Der Vergleich zwischen den Ergebnissen dieser, doch recht großen, Stichprobe – 2 087 Schüler, das heißt fast der Hälfte der Population, und den offiziellen Pisa-Resultaten illustriert die Relativität von statistischen Berechnungen. Im „Sprachenpisa“ haben wir viel mehr leistungs­starke Schüler als in den offiziellen Pisa-Ergebnissen: statt 23 Prozent haben wir hier 27 Prozent, was ganz nahe an den 28,3 Prozent des OECD-Durchschnitts liegt. Parallel hierzu hat der Anteil von leistungsschwachen Schülern sich im „Sprachenpisa“ stark verringert: 17 Prozent haben wir hier (der OECD-Durchschnitt liegt bei 18,8 Prozent), anstatt der 26 Prozent, die uns die offizielle Pisa-Auswertung errechnete. Also auch Pisa-Resultate drücken keine absoluten Werte aus, sie sind abhängig von der Art, den Test durchzuführen und die Resultate zu rechnen. Und, wie sagte schon Churchill: „Ich glaube nur der Statistik, die ich selbst gefälscht habe.“ Der oben beschriebene „Sprachenpisatest“ hat übrigens gezeigt, dass es in Luxemburg möglich ist, einen recht anspruchsvollen Test in zwei Sprachen durchzuführen. Gibt es andere Länder, in denen die Kinder zwei „Fremdsprachen“ so gut beherrschen? Wir wissen es nicht, denn das OECD-Pisa-Gremium wollte nicht von allen Ländern verlangen, dass sie den Test in zwei Sprachen durchführten. (Die angelsächsischen Kinder beherrschen größtenteils nur eine Sprache, die Weltsprache, und jedermann soll bitte Englisch lernen.)

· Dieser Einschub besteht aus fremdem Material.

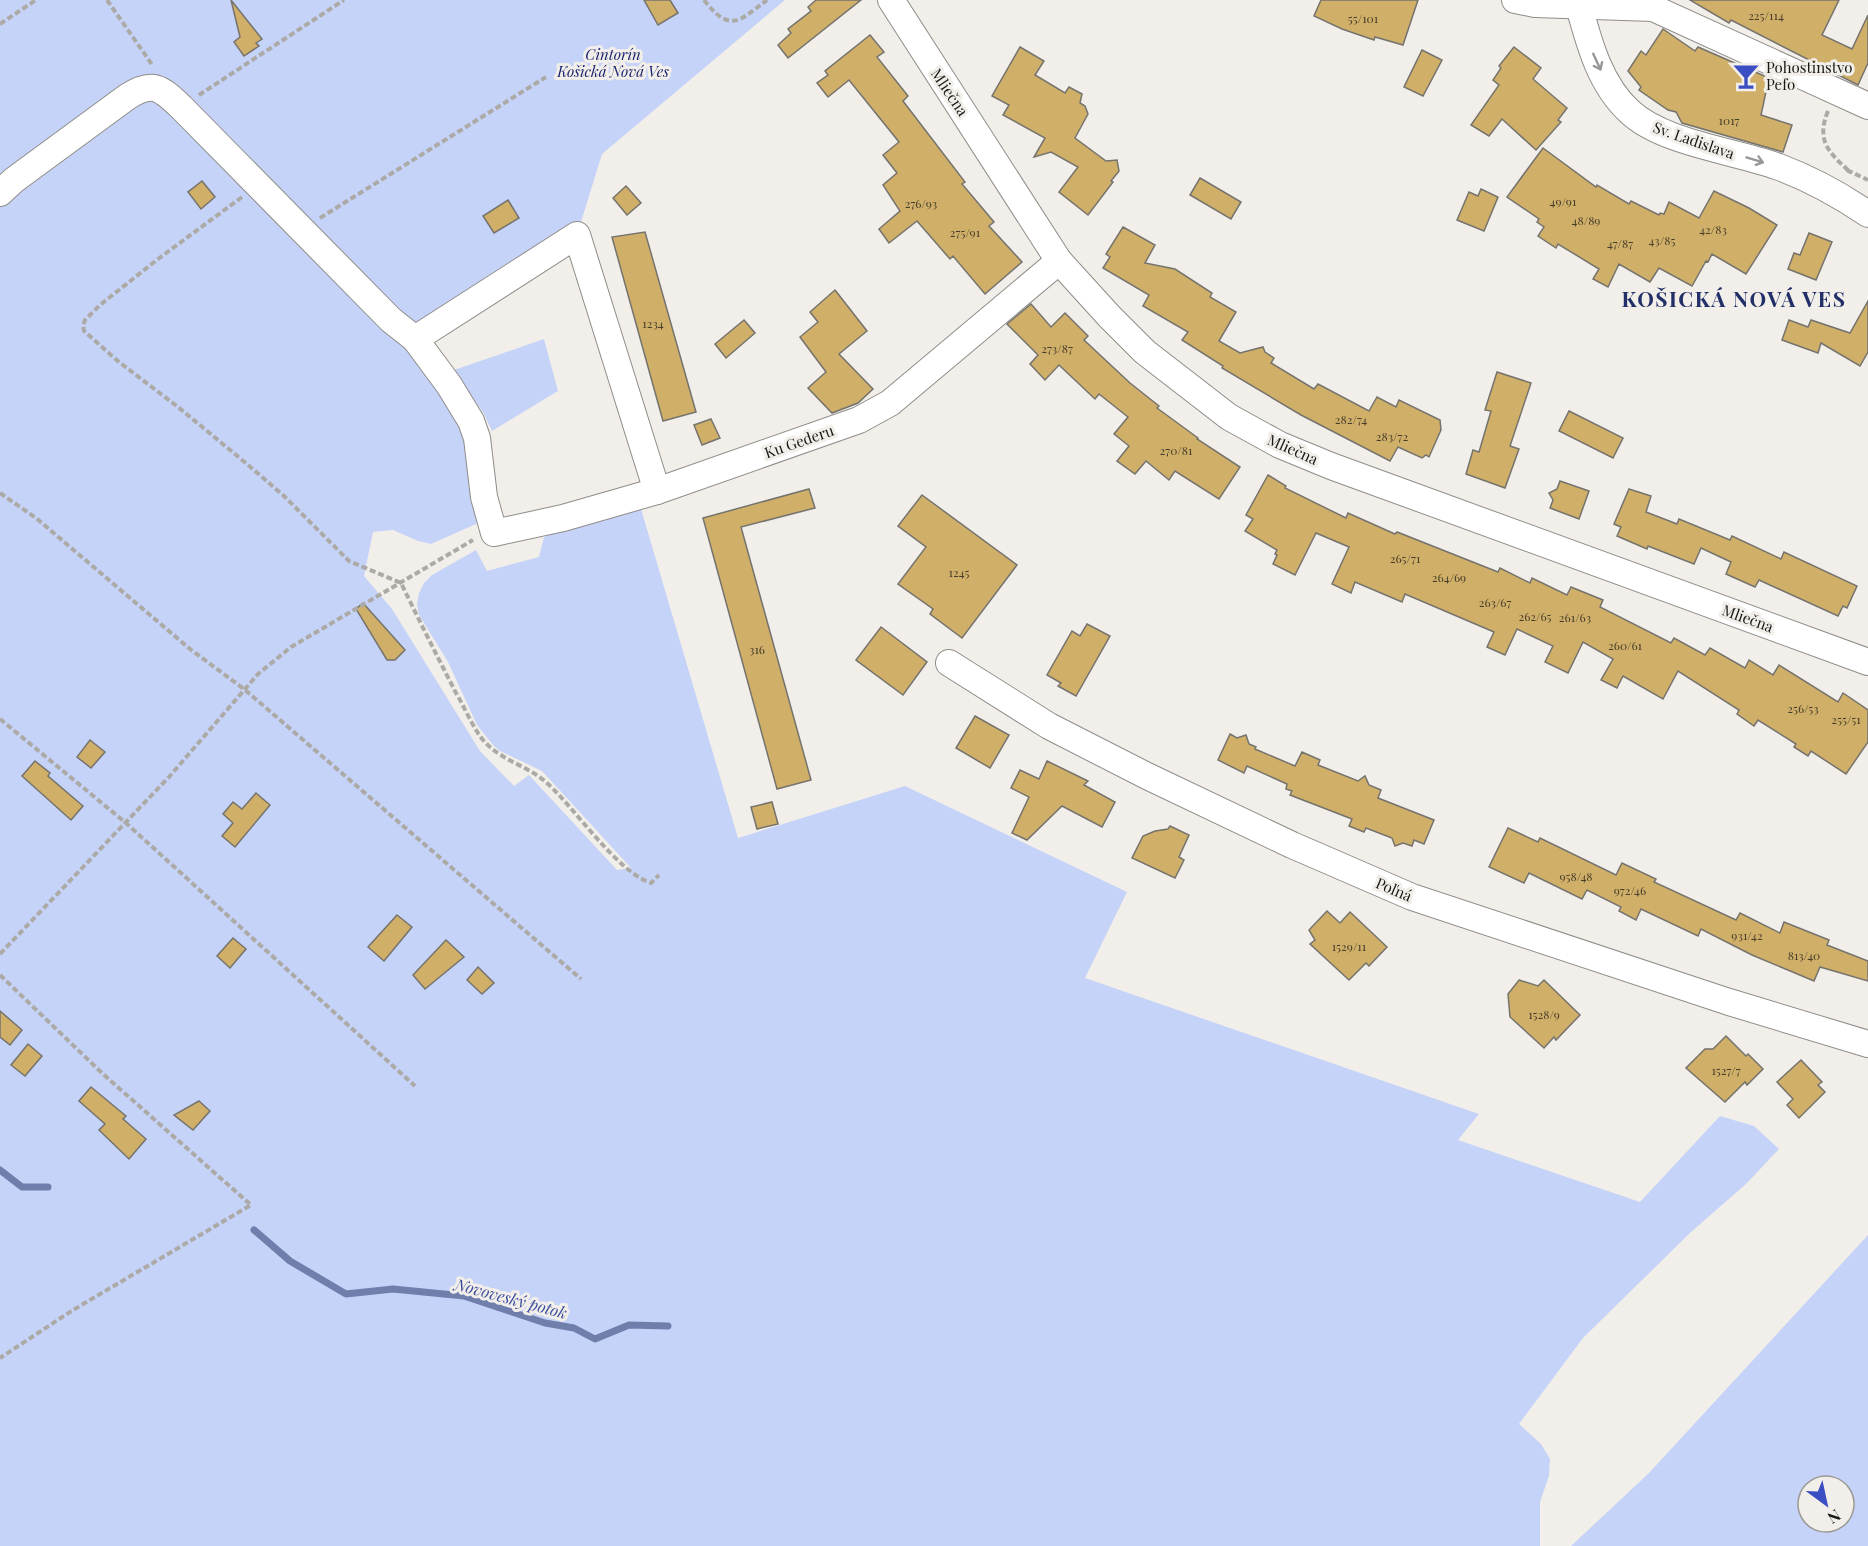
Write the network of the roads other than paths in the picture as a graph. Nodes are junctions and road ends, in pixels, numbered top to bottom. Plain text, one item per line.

Wenn wir den nationalen Resultaten glauben können, finden wir hier einige interessante Erkenntnisse über die Sprachen in luxemburgischen Schulen. Da haben wir zum Beispiel die 27 Prozent leistungsstarke Schüler, das heißt Jugendliche, die fähig sind, anspruchsvolle Aufgaben bei Pisa zu lösen. Die Hälfte von ihnen fällt ins Mittelmaß zurück, wenn sie den Test nicht in ihrer Wahlsprache schreiben dürfen. Das heißt also, dass Lesestrategien von der Sprache abhängig sind und nicht zum Tragen kommen, wenn das Verständnis der Sprache nicht gut genug ist. Dieses Ergebnis scheint also klar zu beweisen, dass das Medium Sprache außerordentlich wichtig ist, auch im Pisa-Test (und gibt es nicht welche, die behaupten, dass die Sprache nicht so wichtig sei und dass darüber hinaus Luxemburgisch und Deutsch quasi identisch seien?)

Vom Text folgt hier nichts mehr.